WHAT IS NEEDED: Write the data out again so that it matches word for word.

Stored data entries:

=== Begin Enclosure ===

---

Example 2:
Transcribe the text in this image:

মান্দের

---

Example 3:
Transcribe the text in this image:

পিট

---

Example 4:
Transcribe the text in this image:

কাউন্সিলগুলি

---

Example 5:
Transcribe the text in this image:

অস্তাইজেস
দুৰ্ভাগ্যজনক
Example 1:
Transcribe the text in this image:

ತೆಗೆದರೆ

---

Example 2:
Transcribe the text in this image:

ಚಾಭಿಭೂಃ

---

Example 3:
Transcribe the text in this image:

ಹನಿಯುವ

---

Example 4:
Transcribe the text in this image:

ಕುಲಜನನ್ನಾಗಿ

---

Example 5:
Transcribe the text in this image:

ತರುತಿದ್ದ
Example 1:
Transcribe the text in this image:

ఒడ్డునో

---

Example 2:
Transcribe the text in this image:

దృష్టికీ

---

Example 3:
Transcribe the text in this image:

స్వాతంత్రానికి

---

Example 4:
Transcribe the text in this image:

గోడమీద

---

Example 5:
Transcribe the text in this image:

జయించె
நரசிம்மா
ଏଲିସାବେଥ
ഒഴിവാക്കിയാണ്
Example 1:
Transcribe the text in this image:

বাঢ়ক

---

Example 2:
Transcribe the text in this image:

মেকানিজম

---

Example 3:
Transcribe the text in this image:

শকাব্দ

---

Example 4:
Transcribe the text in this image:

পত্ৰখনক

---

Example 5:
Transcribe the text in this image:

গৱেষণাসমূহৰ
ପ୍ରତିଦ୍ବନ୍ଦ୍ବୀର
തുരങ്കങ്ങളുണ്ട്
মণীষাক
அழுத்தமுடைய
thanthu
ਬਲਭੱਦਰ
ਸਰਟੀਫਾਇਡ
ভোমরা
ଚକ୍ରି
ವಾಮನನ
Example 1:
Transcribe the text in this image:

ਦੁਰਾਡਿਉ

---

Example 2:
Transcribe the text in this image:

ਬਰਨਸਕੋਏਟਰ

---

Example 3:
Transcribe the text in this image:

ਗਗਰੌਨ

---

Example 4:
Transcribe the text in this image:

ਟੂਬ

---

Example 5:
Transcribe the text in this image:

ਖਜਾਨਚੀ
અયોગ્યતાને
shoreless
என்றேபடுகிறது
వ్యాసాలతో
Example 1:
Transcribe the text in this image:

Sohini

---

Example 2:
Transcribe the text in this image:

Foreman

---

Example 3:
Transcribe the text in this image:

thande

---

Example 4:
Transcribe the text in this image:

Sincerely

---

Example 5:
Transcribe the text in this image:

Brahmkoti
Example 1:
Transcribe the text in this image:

=== End Enclosure ===

EXERCISE RESPONSE:
---

Example 2:
Transcribe the text in this image:

মান্দের

---

Example 3:
Transcribe the text in this image:

পিট

---

Example 4:
Transcribe the text in this image:

কাউন্সিলগুলি

---

Example 5:
Transcribe the text in this image:

অস্তাইজেস
দুৰ্ভাগ্যজনক
Example 1:
Transcribe the text in this image:

ತೆಗೆದರೆ

---

Example 2:
Transcribe the text in this image:

ಚಾಭಿಭೂಃ

---

Example 3:
Transcribe the text in this image:

ಹನಿಯುವ

---

Example 4:
Transcribe the text in this image:

ಕುಲಜನನ್ನಾಗಿ

---

Example 5:
Transcribe the text in this image:

ತರುತಿದ್ದ
Example 1:
Transcribe the text in this image:

ఒడ్డునో

---

Example 2:
Transcribe the text in this image:

దృష్టికీ

---

Example 3:
Transcribe the text in this image:

స్వాతంత్రానికి

---

Example 4:
Transcribe the text in this image:

గోడమీద

---

Example 5:
Transcribe the text in this image:

జయించె
நரசிம்மா
ଏଲିସାବେଥ
ഒഴിവാക്കിയാണ്
Example 1:
Transcribe the text in this image:

বাঢ়ক

---

Example 2:
Transcribe the text in this image:

মেকানিজম

---

Example 3:
Transcribe the text in this image:

শকাব্দ

---

Example 4:
Transcribe the text in this image:

পত্ৰখনক

---

Example 5:
Transcribe the text in this image:

গৱেষণাসমূহৰ
ପ୍ରତିଦ୍ବନ୍ଦ୍ବୀର
തുരങ്കങ്ങളുണ്ട്
মণীষাক
அழுத்தமுடைய
thanthu
ਬਲਭੱਦਰ
ਸਰਟੀਫਾਇਡ
ভোমরা
ଚକ୍ରି
ವಾಮನನ
Example 1:
Transcribe the text in this image:

ਦੁਰਾਡਿਉ

---

Example 2:
Transcribe the text in this image:

ਬਰਨਸਕੋਏਟਰ

---

Example 3:
Transcribe the text in this image:

ਗਗਰੌਨ

---

Example 4:
Transcribe the text in this image:

ਟੂਬ

---

Example 5:
Transcribe the text in this image:

ਖਜਾਨਚੀ
અયોગ્યતાને
shoreless
என்றேபடுகிறது
వ్యాసాలతో
Example 1:
Transcribe the text in this image:

Sohini

---

Example 2:
Transcribe the text in this image:

Foreman

---

Example 3:
Transcribe the text in this image:

thande

---

Example 4:
Transcribe the text in this image:

Sincerely

---

Example 5:
Transcribe the text in this image:

Brahmkoti
Example 1:
Transcribe the text in this image:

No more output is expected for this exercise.